### [Task objective]
Update the lines starting at "Kent Bazemore" and ending at "What is the difference between the 0" by putting "gap" in place of "difference". Leave everything else the same.

### [Supplied data]
◇ ◇ ◇ ◇

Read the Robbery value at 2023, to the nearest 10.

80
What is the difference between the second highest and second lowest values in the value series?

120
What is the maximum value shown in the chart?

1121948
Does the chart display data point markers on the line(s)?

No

◇ ◇ ◇ ◇

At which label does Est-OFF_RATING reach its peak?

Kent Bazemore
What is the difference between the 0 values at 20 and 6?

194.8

◇ ◇ ◇ ◇

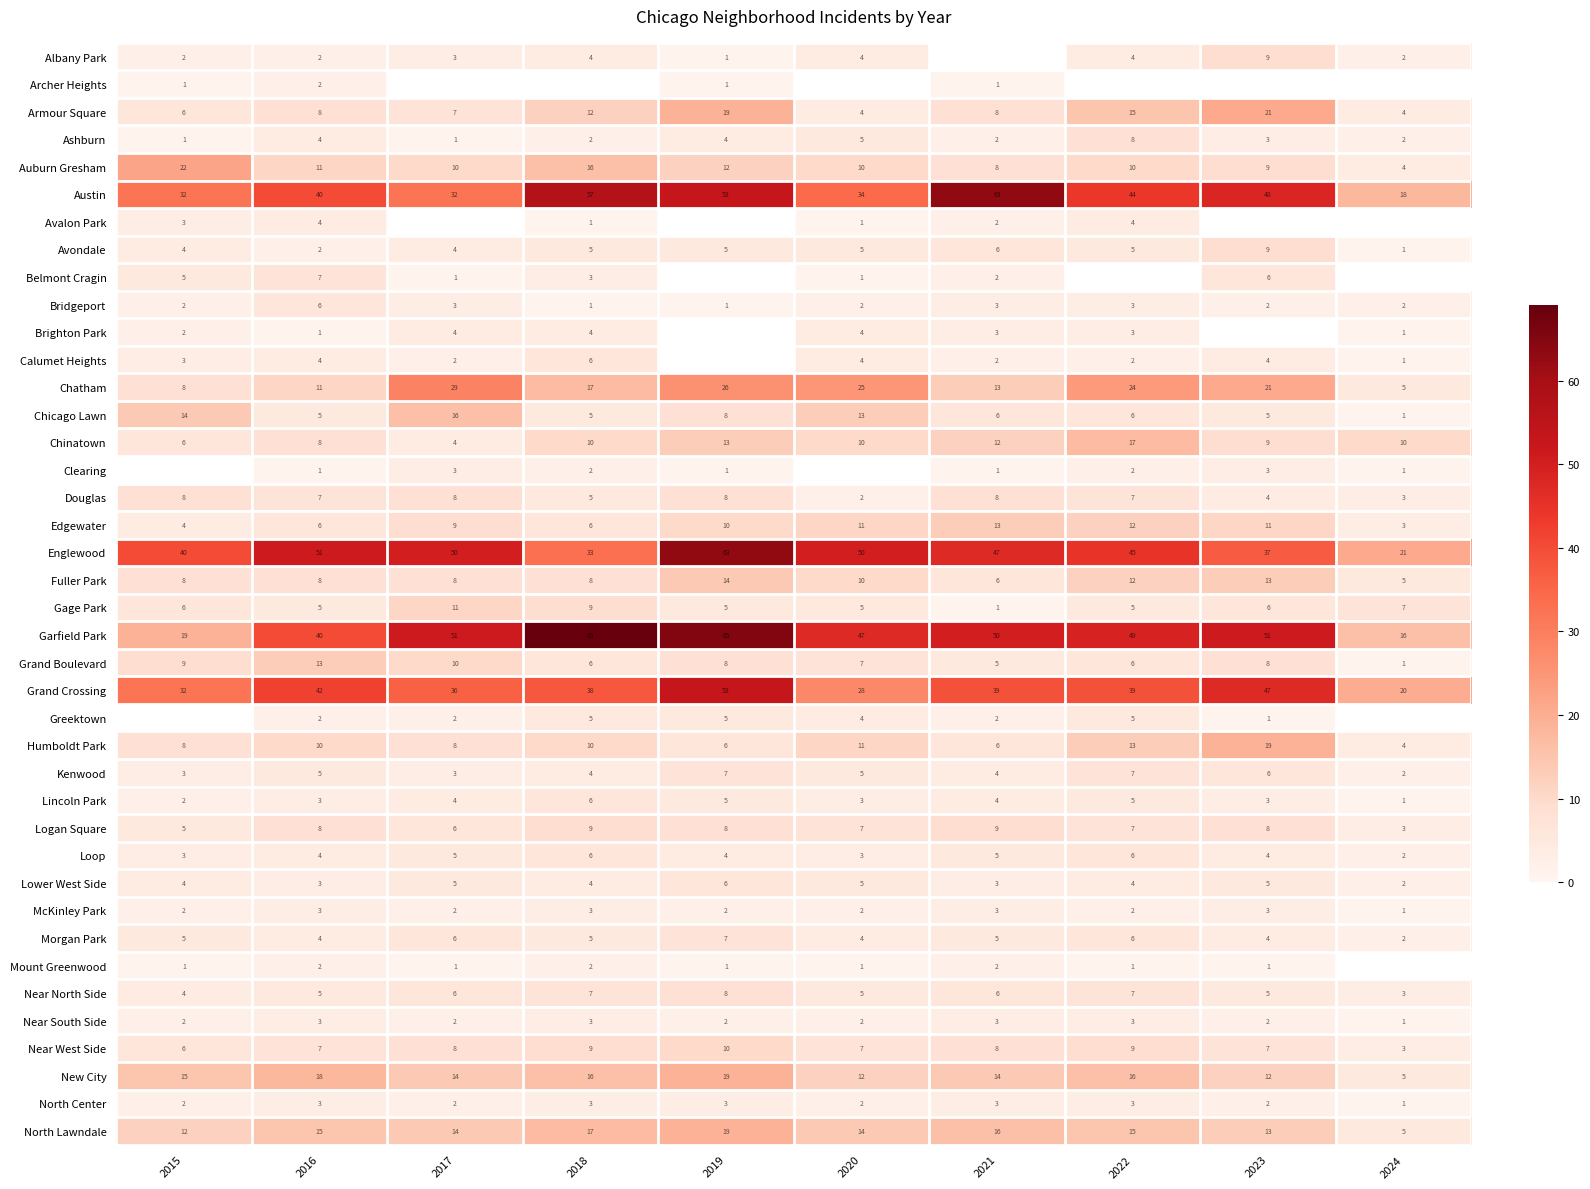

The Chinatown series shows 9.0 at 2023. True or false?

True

◇ ◇ ◇ ◇

### [Answer for this exercise]
Kent Bazemore
What is the gap between the 0 values at 20 and 6?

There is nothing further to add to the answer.